Segment Start: EXERCISE MATERIALS

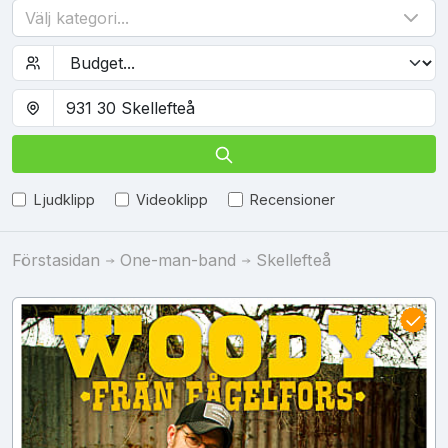
Välj kategori...
Ljudklipp
Videoklipp
Recensioner
Förstasidan
One-man-band
Skellefteå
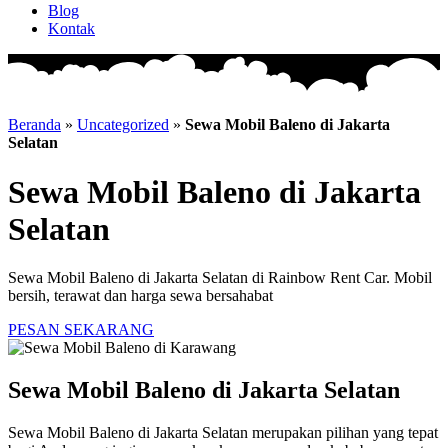
Blog
Kontak
Beranda
»
Uncategorized
»
Sewa Mobil Baleno di Jakarta
Selatan
Sewa Mobil Baleno di Jakarta
Selatan
Sewa Mobil Baleno di Jakarta Selatan di Rainbow Rent Car. Mobil
bersih, terawat dan harga sewa bersahabat
PESAN SEKARANG
Sewa Mobil Baleno di Jakarta Selatan
Sewa Mobil Baleno di Jakarta Selatan merupakan pilihan yang tepat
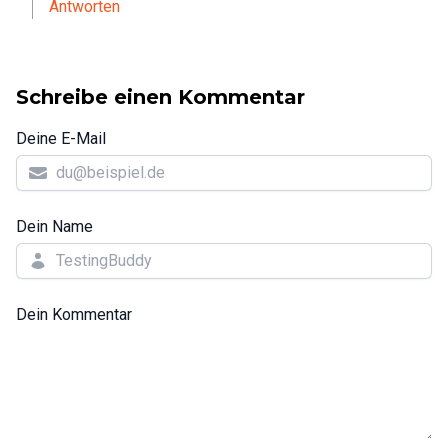
Antworten
Schreibe einen Kommentar
Deine E-Mail
Dein Name
Dein Kommentar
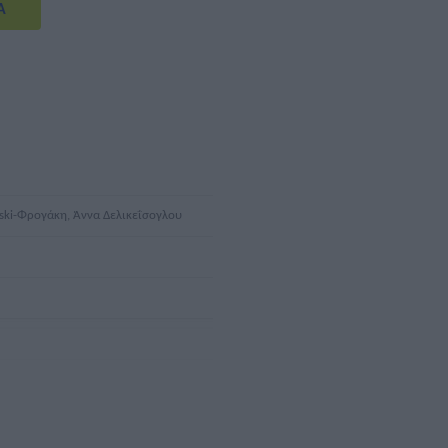
ski-Φρογάκη, Άννα Δελικεΐσογλου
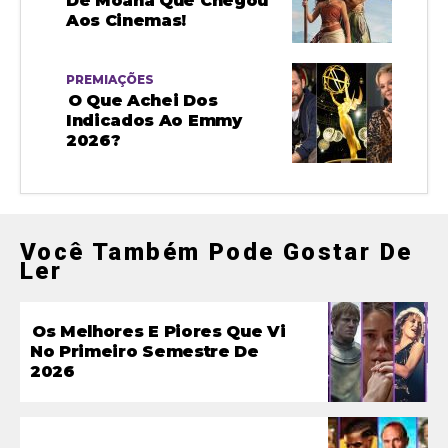
De Moana Que Chegou
Aos Cinemas!
PREMIAÇÕES
O Que Achei Dos
Indicados Ao Emmy
2026?
Você Também Pode Gostar De
Ler
Os Melhores E Piores Que Vi
No Primeiro Semestre De
2026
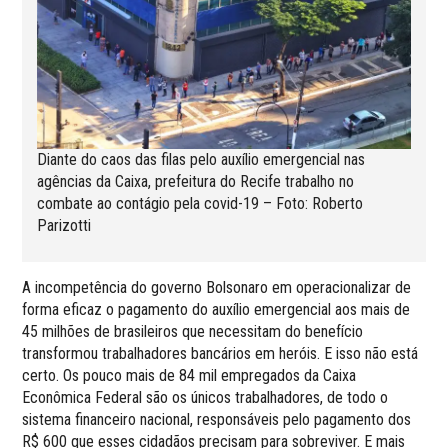
Diante do caos das filas pelo auxílio emergencial nas
agências da Caixa, prefeitura do Recife trabalho no
combate ao contágio pela covid-19 – Foto: Roberto
Parizotti
A incompetência do governo Bolsonaro em operacionalizar de
forma eficaz o pagamento do auxílio emergencial aos mais de
45 milhões de brasileiros que necessitam do benefício
transformou trabalhadores bancários em heróis. E isso não está
certo. Os pouco mais de 84 mil empregados da Caixa
Econômica Federal são os únicos trabalhadores, de todo o
sistema financeiro nacional, responsáveis pelo pagamento dos
R$ 600 que esses cidadãos precisam para sobreviver. E mais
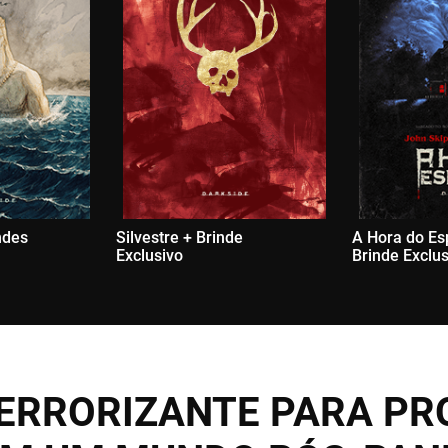
ndes
Silvestre + Brinde
A Hora do Es
Exclusivo
Brinde Exclu
ATERRORIZANTE PARA P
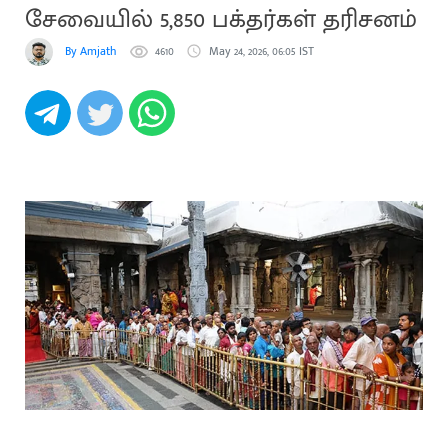
சேவையில் 5,850 பக்தர்கள் தரிசனம்
By Amjath
4610
May 24, 2026, 06:05 IST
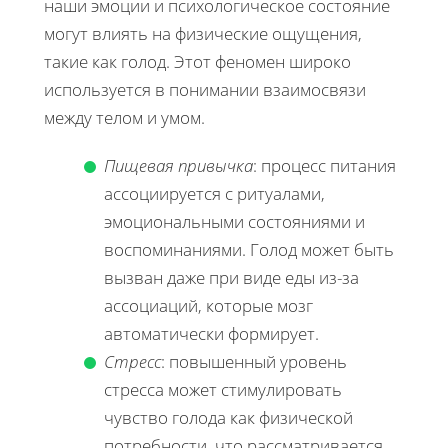
наши эмоции и психологическое состояние
могут влиять на физические ощущения,
такие как голод. Этот феномен широко
используется в понимании взаимосвязи
между телом и умом.
Пищевая привычка
: процесс питания
ассоциируется с ритуалами,
эмоциональными состояниями и
воспоминаниями. Голод может быть
вызван даже при виде еды из-за
ассоциаций, которые мозг
автоматически формирует.
Стресс
: повышенный уровень
стресса может стимулировать
чувство голода как физической
потребности, что рассматривается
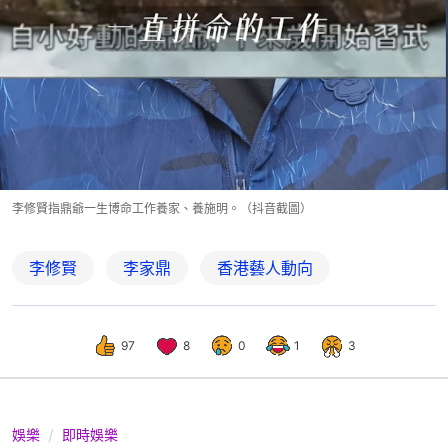
李修賢指鼎爺一生博命工作養家、養施明。（抖音截圖）
李修賢
李家鼎
香港藝人動向
97
8
0
1
3
娛樂
即時娛樂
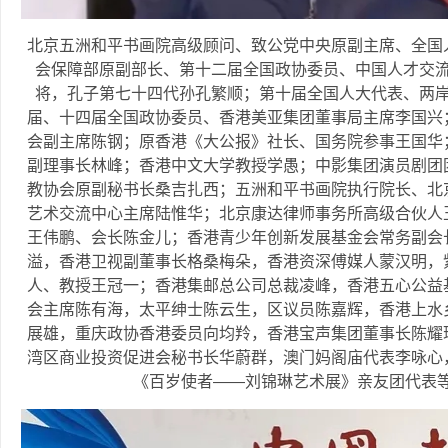
北京五洲和平书画院高级顾问、致公党中央原副主席、全国
会保障部原副部长、第十二届全国政协委员、中国人才交
将，孔子第七十四代孙孔繁顺；第十届全国人大代表、两
届、十四届全国政协委员、香港美亚集团董事局主席李国兴
会副主席陈钢；原香港《大公报》社长、国务院参事王国华
副理事长林峰；香港中文大学教授学愚；中影集团演员剧团
教协会原副秘书长桑吉扎西；五洲和平书画院执行院长、北
艺术交流中心主席陆惟华；北京康达律师事务所高级合伙人
王伟鹏、会长陈金儿；香港青少年创新发展基金会常务副会
溢，香港卫视副董事长格桑梅朵，香港资深傅媒人蒙汉明，
人、教授王冠一；香港集邮总公司总裁凌峰，香港五心公益
会主席陈有海，太平绅士陈云生，区议员陈嘉辉，香港上水
展雄，重庆政协香港委员向均羚，香港宝声集团董事长陈耀
湾区商业投资促进会秘书长华蔚群，澳门妈阁庙代表李咏心
《百岁使者——刘锦琳艺术展》亲友团代表等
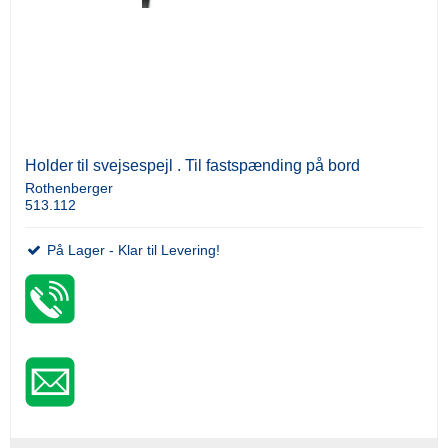
Holder til svejsespejl . Til fastspænding på bord
Rothenberger
513.112
På Lager - Klar til Levering!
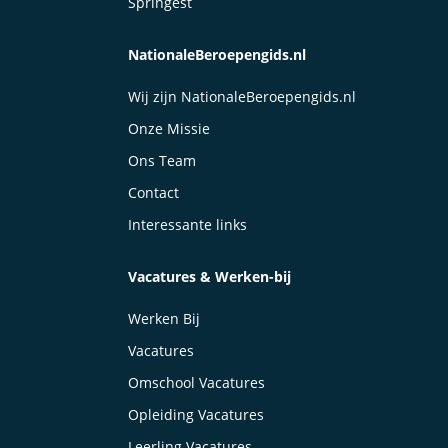
Springest
NationaleBeroepengids.nl
Wij zijn NationaleBeroepengids.nl
Onze Missie
Ons Team
Contact
Interessante links
Vacatures & Werken-bij
Werken Bij
Vacatures
Omschool Vacatures
Opleiding Vacatures
Leerling Vacatures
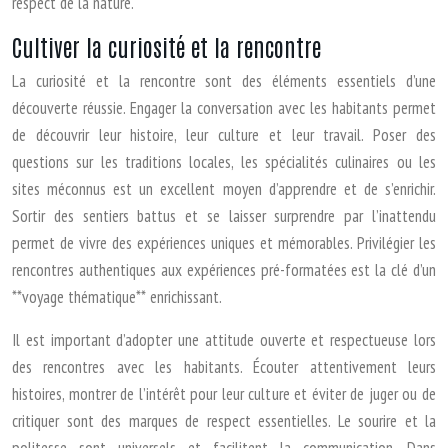
respect de la nature.
Cultiver la curiosité et la rencontre
La curiosité et la rencontre sont des éléments essentiels d’une
découverte réussie. Engager la conversation avec les habitants permet
de découvrir leur histoire, leur culture et leur travail. Poser des
questions sur les traditions locales, les spécialités culinaires ou les
sites méconnus est un excellent moyen d’apprendre et de s’enrichir.
Sortir des sentiers battus et se laisser surprendre par l’inattendu
permet de vivre des expériences uniques et mémorables. Privilégier les
rencontres authentiques aux expériences pré-formatées est la clé d’un
**voyage thématique** enrichissant.
Il est important d’adopter une attitude ouverte et respectueuse lors
des rencontres avec les habitants. Écouter attentivement leurs
histoires, montrer de l’intérêt pour leur culture et éviter de juger ou de
critiquer sont des marques de respect essentielles. Le sourire et la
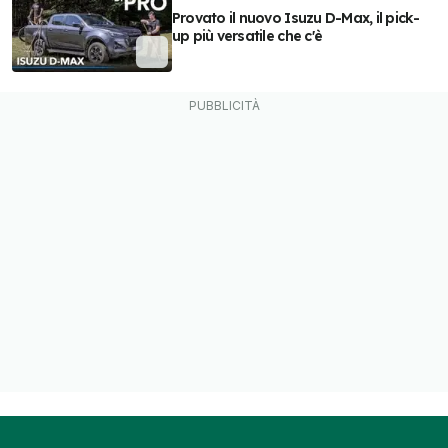
Provato il nuovo Isuzu D-Max, il pick-
up più versatile che c'è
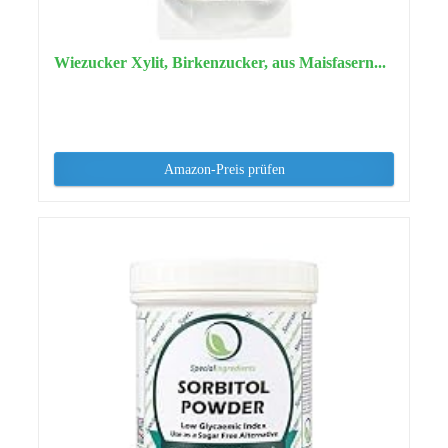
Wiezucker Xylit, Birkenzucker, aus Maisfasern...
Amazon-Preis prüfen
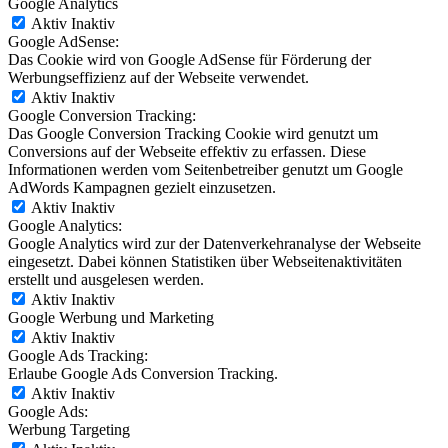
Google Analytics
Aktiv
Inaktiv
Google AdSense:
Das Cookie wird von Google AdSense für Förderung der
Werbungseffizienz auf der Webseite verwendet.
Aktiv
Inaktiv
Google Conversion Tracking:
Das Google Conversion Tracking Cookie wird genutzt um
Conversions auf der Webseite effektiv zu erfassen. Diese
Informationen werden vom Seitenbetreiber genutzt um Google
AdWords Kampagnen gezielt einzusetzen.
Aktiv
Inaktiv
Google Analytics:
Google Analytics wird zur der Datenverkehranalyse der Webseite
eingesetzt. Dabei können Statistiken über Webseitenaktivitäten
erstellt und ausgelesen werden.
Aktiv
Inaktiv
Google Werbung und Marketing
Aktiv
Inaktiv
Google Ads Tracking:
Erlaube Google Ads Conversion Tracking.
Aktiv
Inaktiv
Google Ads:
Werbung Targeting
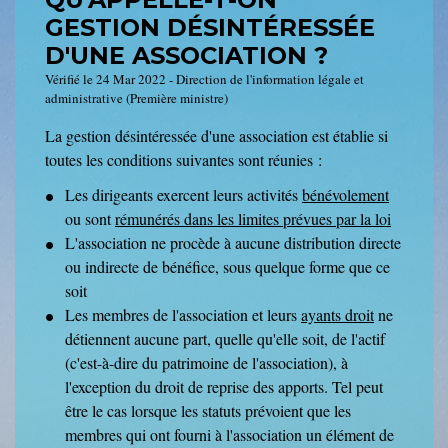
GESTION DÉSINTÉRESSÉE
D'UNE ASSOCIATION ?
Vérifié le 24 Mar 2022 - Direction de l'information légale et
administrative (Première ministre)
La gestion désintéressée d'une association est établie si
toutes les conditions suivantes sont réunies :
Les dirigeants exercent leurs activités
bénévolement
ou sont
rémunérés dans les limites prévues par la loi
L'association ne procède à aucune distribution directe
ou indirecte de bénéfice, sous quelque forme que ce
soit
Les membres de l'association et leurs
ayants droit
ne
détiennent aucune part, quelle qu'elle soit, de l'actif
(c'est-à-dire du patrimoine de l'association), à
l'exception du droit de reprise des apports. Tel peut
être le cas lorsque les statuts prévoient que les
membres qui ont fourni à l'association un élément de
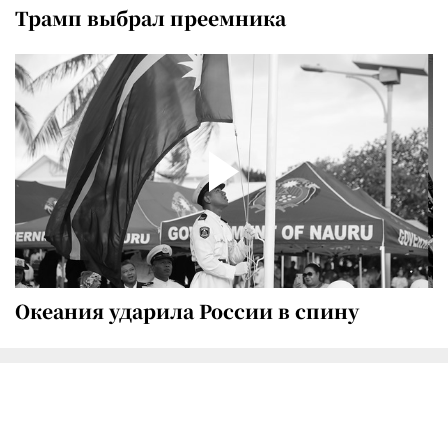
Трамп выбрал преемника
Океания ударила России в спину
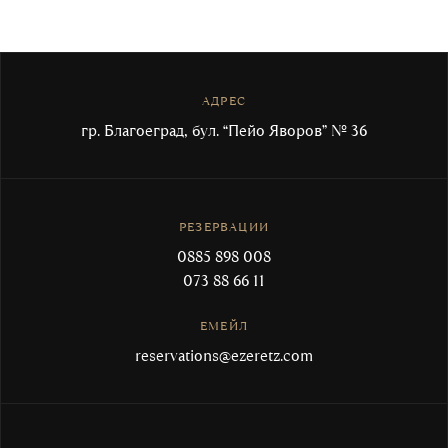
АДРЕС
гр. Благоеград, бул. “Пейо Яворов” № 36
РЕЗЕРВАЦИИ
0885 898 008
073 88 66 11
ЕМЕЙЛ
reservations@ezeretz.com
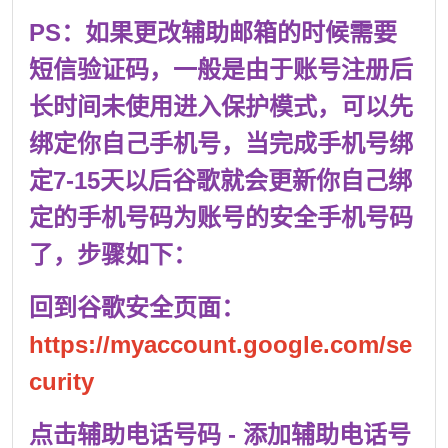
PS：如果更改辅助邮箱的时候需要
短信验证码，一般是由于账号注册后
长时间未使用进入保护模式，可以先
绑定你自己手机号，当完成手机号绑
定7-15天以后谷歌就会更新你自己绑
定的手机号码为账号的安全手机号码
了，步骤如下：
回到谷歌安全页面：
https://myaccount.google.com/se
curity
点击辅助电话号码 - 添加辅助电话号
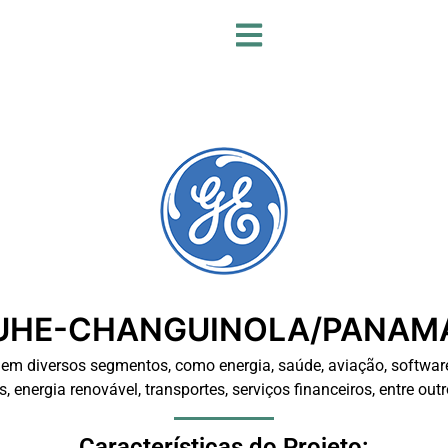
UHE-CHANGUINOLA/PANAM
em diversos segmentos, como energia, saúde, aviação, software
s, energia renovável, transportes, serviços financeiros, entre outr
Características do Projeto:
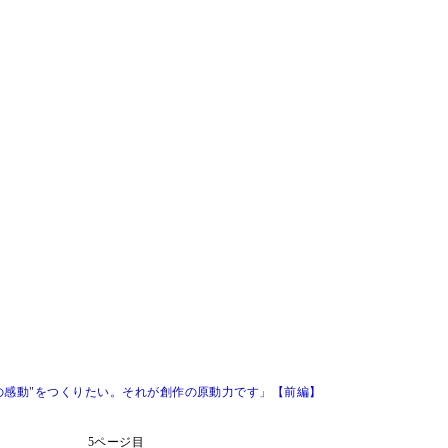
の感動"をつくりたい。それが創作の原動力です」【前編】
5ページ目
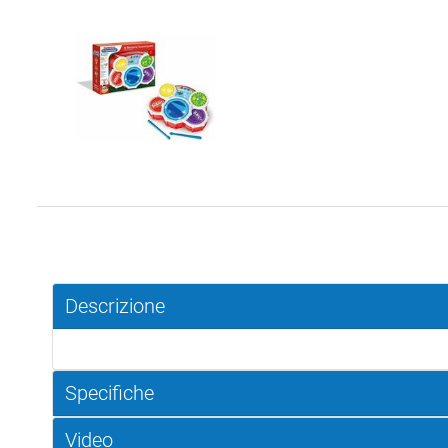
Descrizione
Specifiche
Video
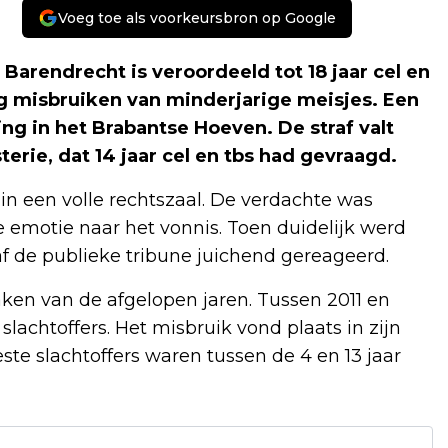
Voeg toe als voorkeursbron op Google
Barendrecht is veroordeeld tot 18 jaar cel en
g misbruiken van minderjarige meisjes. Een
ng in het Brabantse Hoeven. De straf valt
erie, dat 14 jaar cel en tbs had gevraagd.
n een volle rechtszaal. De verdachte was
e emotie naar het vonnis. Toen duidelijk werd
naf de publieke tribune juichend gereageerd.
ken van de afgelopen jaren. Tussen 2011 en
achtoffers. Het misbruik vond plaats in zijn
e slachtoffers waren tussen de 4 en 13 jaar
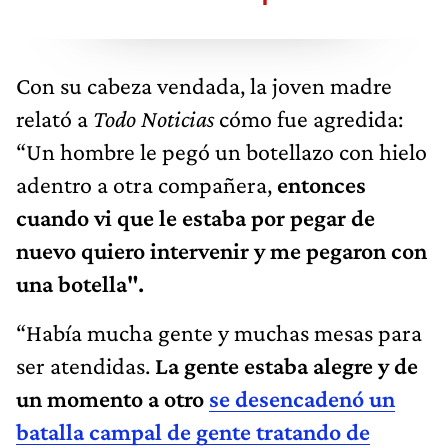
Con su cabeza vendada, la joven madre
relató a
Todo Noticias
cómo fue agredida:
“Un hombre le pegó un botellazo con hielo
adentro a otra compañera,
entonces
cuando vi que le estaba por pegar de
nuevo quiero intervenir y me pegaron con
una botella".
“Había mucha gente y muchas mesas para
ser atendidas.
La gente estaba alegre y de
un momento a otro
se desencadenó un
batalla campal de gente tratando de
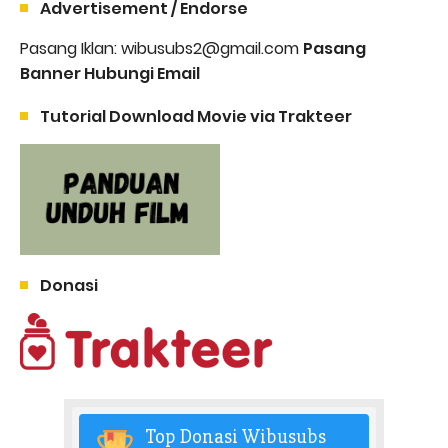
Advertisement / Endorse
Pasang Iklan: wibusubs2@gmail.com
Pasang
Banner Hubungi Email
Tutorial Download Movie via Trakteer
Donasi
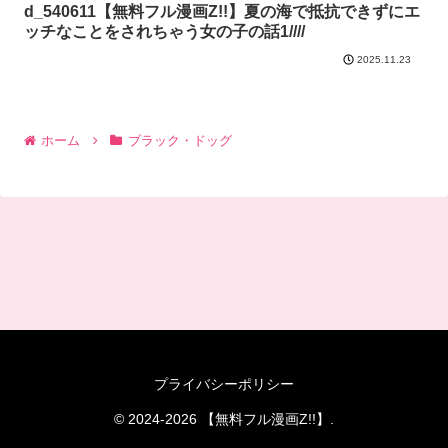
d_540611【無料フル漫画Z!!】夏の海で抵抗できずにエ
ッチなことをされちゃう女の子の話1////
2025.11.23
ホーム
ブラック・ドッグ
プライバシーポリシー
© 2024-2026 【無料フル漫画Z!!】.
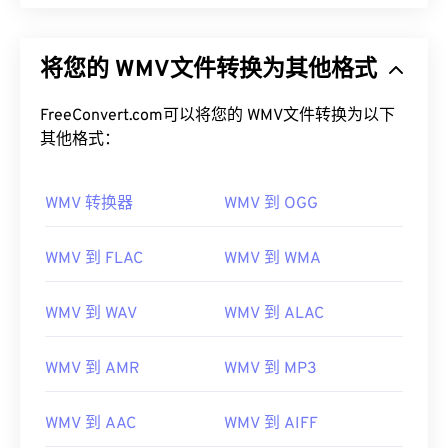
将您的 WMV文件转换为其他格式
FreeConvert.com可以将您的 WMV文件转换为以下
其他格式：
WMV 转换器
WMV 到 OGG
WMV 到 FLAC
WMV 到 WMA
WMV 到 WAV
WMV 到 ALAC
WMV 到 AMR
WMV 到 MP3
WMV 到 AAC
WMV 到 AIFF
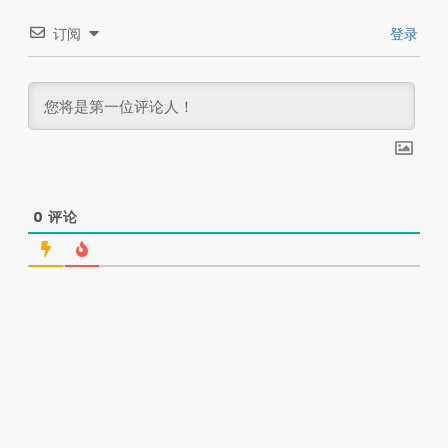
订阅
登录
0
评论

Segment End: EXERCISE MATERIALS

# [ASSIGNMENT]
Please output the material without changes, starting at the line that contains "d_540611【無料フル漫画Z!!】夏の海で抵抗できずにエ" and ending after the last line of the material. Leave the pictures out.

# [ANSWER BOX]
d_540611【無料フル漫画Z!!】夏の海で抵抗できずにエ
ッチなことをされちゃう女の子の話1////
2025.11.23
ホーム
ブラック・ドッグ
プライバシーポリシー
© 2024-2026 【無料フル漫画Z!!】.
将您的 WMV文件转换为其他格式
FreeConvert.com可以将您的 WMV文件转换为以下
其他格式：
WMV 转换器
WMV 到 OGG
WMV 到 FLAC
WMV 到 WMA
WMV 到 WAV
WMV 到 ALAC
WMV 到 AMR
WMV 到 MP3
WMV 到 AAC
WMV 到 AIFF
订阅
登录
0
评论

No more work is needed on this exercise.